O Millencolin surgiu em 1992 em Örebro, na Suécia, formado por quatro amigos que tinham em comum a paixão pelo skate: o cantor e baixista Nikola Šarčević, os guitarristas Mathias Färm e Erik Ohlsson e o baterista Fredrik Larzon. “O que nos uniu, antes da música, foi o skate”, diz Färm. “Começamos a curtir as músicas que ouvíamos nas fitas VHS de skate a que assistíamos, e foi assim que nos apaixonamos pelo punk rock”.
Os dois primeiros LPs da banda, “Same Old Tunes” (1994) e “Life on a Plate” (1995), fizeram sucesso na Suécia, mas o Millencolin explodiu mesmo quando a poderosa gravadora californiana Epitaph, casa de Bad Religion, NOFX, The Offspring e Pennywise, decidiu lançar “Life on a Plate” nos Estados Unidos. A parceria deu tão certo que a Epitaph lançou todos os discos subsequentes da banda: “For Monkeys” (1997), “Pennybridge Pioneers” (2000), “Home from Home” (2002), “Kingwood” (2005), “Machine 15” (2008), “True Brew” (2015) e “SOS” (2019).
Perguntado se a banda estaria trabalhando em material para um disco novo, Färm diz: “Sempre. Nunca paramos de gravar. Temos nosso próprio estúdio na Suécia e isso nos deixa muito à vontade para gravar na hora que queremos”. O guitarrista diz que a banda pode tocar músicas novas no Brasil: “Nós sabemos o que nossos fãs querem ouvir, então sempre pensamos no repertório para agradar a eles. Ainda não decidimos o setlist dos shows, mas é bem capaz de tocarmos canções desconhecidas do público”.
Färm diz que o fato de o Millencolin ser formado por amigos e ter a mesma formação há mais de 30 anos é uma das razões pela qual a banda ainda gosta da vida na estrada. “Excursionar não é fácil. Você passa muito tempo longe de casa, correndo de uma cidade para outra, sempre com pressa e sem dormir direito. As pessoas acham que é uma vida de sonhos, mas a realidade é bem diferente. Por sorte somos muito amigos, ainda moramos no mesmo lugar e estamos juntos há muito tempo. Isso nos mantêm com os pés no chão.”

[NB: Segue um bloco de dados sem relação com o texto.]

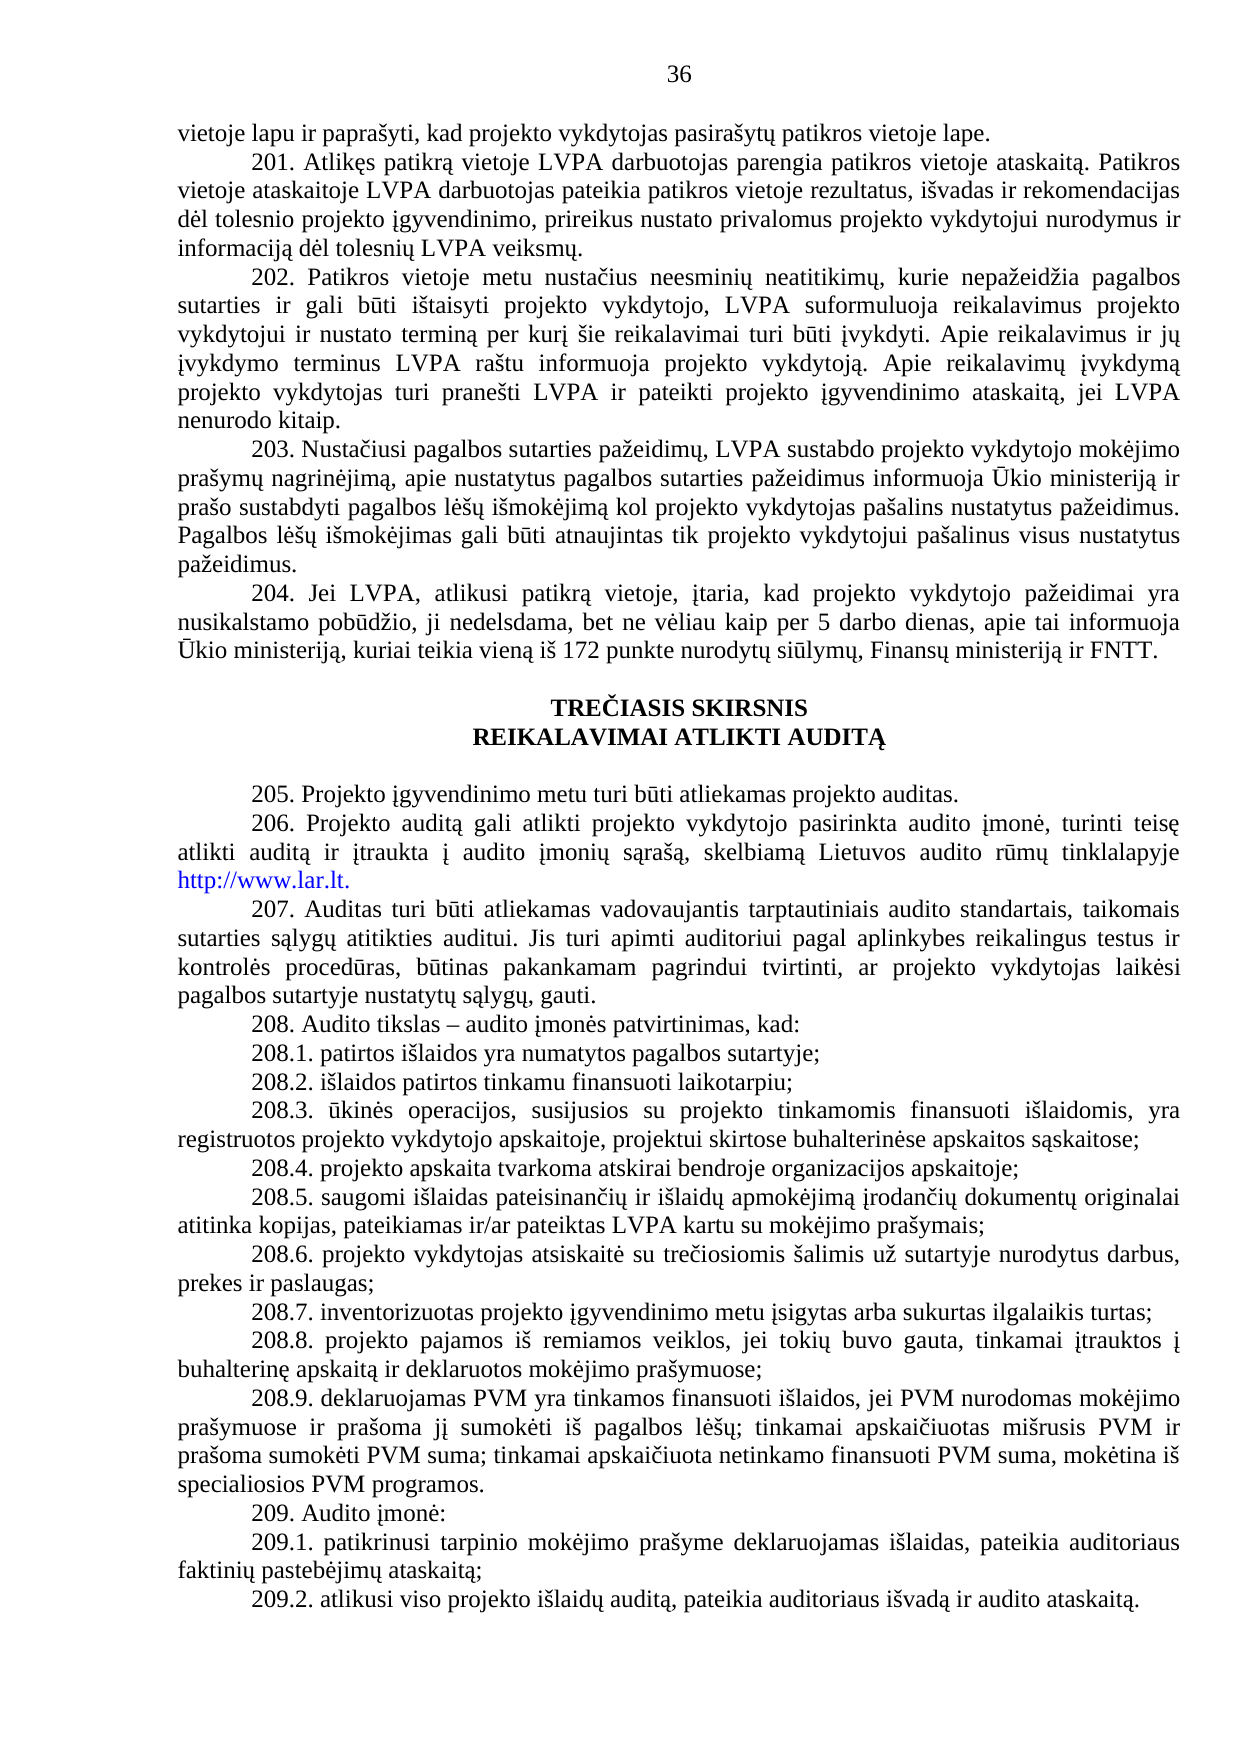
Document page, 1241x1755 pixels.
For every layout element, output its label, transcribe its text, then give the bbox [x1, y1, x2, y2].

E ser punk na Suécia em 1992, como era? “Não só na Suécia, mas na QUINTA maior cidade da Suécia”, diz Färm. “Nós éramos vistos como uns desajustados, uns jovens sem futuro. Nossa sorte é que realmente acreditávamos em ter uma carreira na música. E a Suécia é um país bom para quem tem sonhos de ser músico. Sabe, nós pagamos impostos altíssimos, mas temos ótimas escolas públicas de música. E se você é uma banda iniciante e precisa de um lugar para ensaiar, é só pedir ao governo local que eles te dão horários em estúdios ótimos e bem equipados. Não podemos reclamar, sempre tivemos ajuda e isso nos deu tranquilidade para gravar nossos primeiros discos e começar nossa carreira”.